> [EXERCISE DIRECTIONS]
Set out exactly every line of the entries below, starting at the line that holds "Accepting Christ's Victory" and stopping after the line that holds "NoTE.—The Revised Version".

*** DATA FOR THIS EXERCISE Section Begins ***

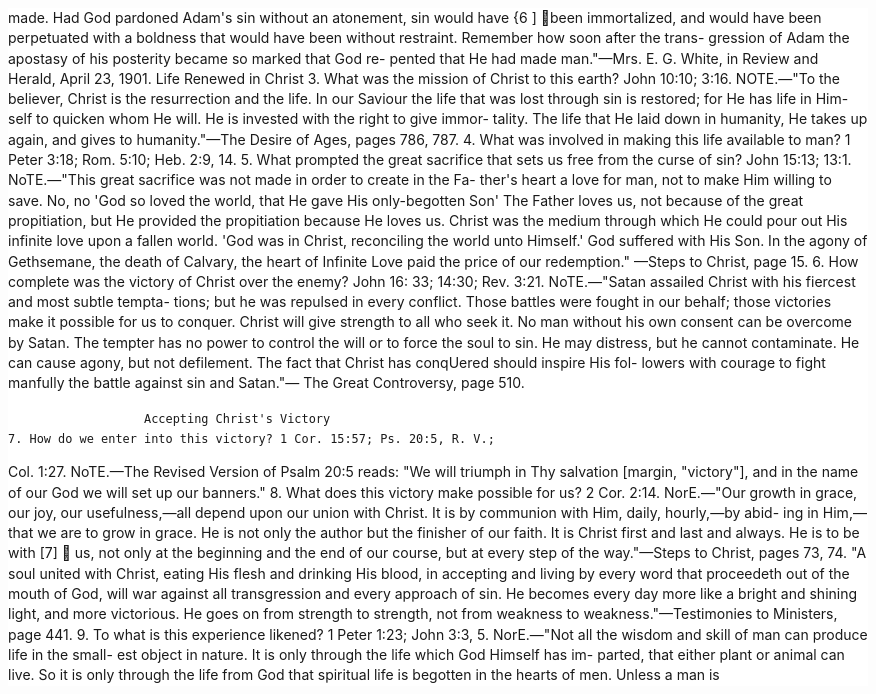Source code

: made. Had God pardoned Adam's sin without an atonement, sin would have
                                      {6 ]
been immortalized, and would have been perpetuated with a boldness that
would have been without restraint. Remember how soon after the trans-
gression of Adam the apostasy of his posterity became so marked that God re-
pented that He had made man."—Mrs. E. G. White, in Review and Herald,
April 23, 1901.
                         Life Renewed in Christ
    3. What was the mission of Christ to this earth? John 10:10; 3:16.
    NOTE.—"To the believer, Christ is the resurrection and the life. In our
Saviour the life that was lost through sin is restored; for He has life in Him-
self to quicken whom He will. He is invested with the right to give immor-
tality. The life that He laid down in humanity, He takes up again, and gives
to humanity."—The Desire of Ages, pages 786, 787.
    4. What was involved in making this life available to man? 1 Peter
3:18; Rom. 5:10; Heb. 2:9, 14.
     5. What prompted the great sacrifice that sets us free from the curse of
sin? John 15:13; 13:1.
    NoTE.—"This great sacrifice was not made in order to create in the Fa-
ther's heart a love for man, not to make Him willing to save. No, no 'God
so loved the world, that He gave His only-begotten Son' The Father loves
us, not because of the great propitiation, but He provided the propitiation
because He loves us. Christ was the medium through which He could pour out
His infinite love upon a fallen world. 'God was in Christ, reconciling the world
unto Himself.' God suffered with His Son. In the agony of Gethsemane, the
death of Calvary, the heart of Infinite Love paid the price of our redemption."
—Steps to Christ, page 15.
     6. How complete was the victory of Christ over the enemy? John 16:
33; 14:30; Rev. 3:21.
    NoTE.—"Satan assailed Christ with his fiercest and most subtle tempta-
tions; but he was repulsed in every conflict. Those battles were fought in
our behalf; those victories make it possible for us to conquer. Christ will give
strength to all who seek it. No man without his own consent can be overcome
by Satan. The tempter has no power to control the will or to force the soul
to sin. He may distress, but he cannot contaminate. He can cause agony, but
not defilement. The fact that Christ has conqUered should inspire His fol-
lowers with courage to fight manfully the battle against sin and Satan."—
 The Great Controversy, page 510.

                       Accepting Christ's Victory
    7. How do we enter into this victory? 1 Cor. 15:57; Ps. 20:5, R. V.;
Col. 1:27.
   NoTE.—The Revised Version of Psalm 20:5 reads: "We will triumph in
Thy salvation [margin, "victory"], and in the name of our God we will set
up our banners."
    8. What does this victory make possible for us? 2 Cor. 2:14.
   NorE.—"Our growth in grace, our joy, our usefulness,—all depend upon
our union with Christ. It is by communion with Him, daily, hourly,—by abid-
ing in Him,—that we are to grow in grace. He is not only the author but
the finisher of our faith. It is Christ first and last and always. He is to be with
                                       [7]
 us, not only at the beginning and the end of our course, but at every step
 of the way."—Steps to Christ, pages 73, 74.
     "A soul united with Christ, eating His flesh and drinking His blood, in
accepting and living by every word that proceedeth out of the mouth of God,
will war against all transgression and every approach of sin. He becomes
 every day more like a bright and shining light, and more victorious. He goes
on from strength to strength, not from weakness to weakness."—Testimonies
to Ministers, page 441.
     9. To what is this experience likened? 1 Peter 1:23; John 3:3, 5.
     NorE.—"Not all the wisdom and skill of man can produce life in the small-
 est object in nature. It is only through the life which God Himself has im-
parted, that either plant or animal can live. So it is only through the life
 from God that spiritual life is begotten in the hearts of men. Unless a man is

*** DATA FOR THIS EXERCISE Section Ends ***

> [RESULT FOR THIS TASK]
                       Accepting Christ's Victory
    7. How do we enter into this victory? 1 Cor. 15:57; Ps. 20:5, R. V.;
Col. 1:27.
   NoTE.—The Revised Version of Psalm 20:5 reads: "We will triumph in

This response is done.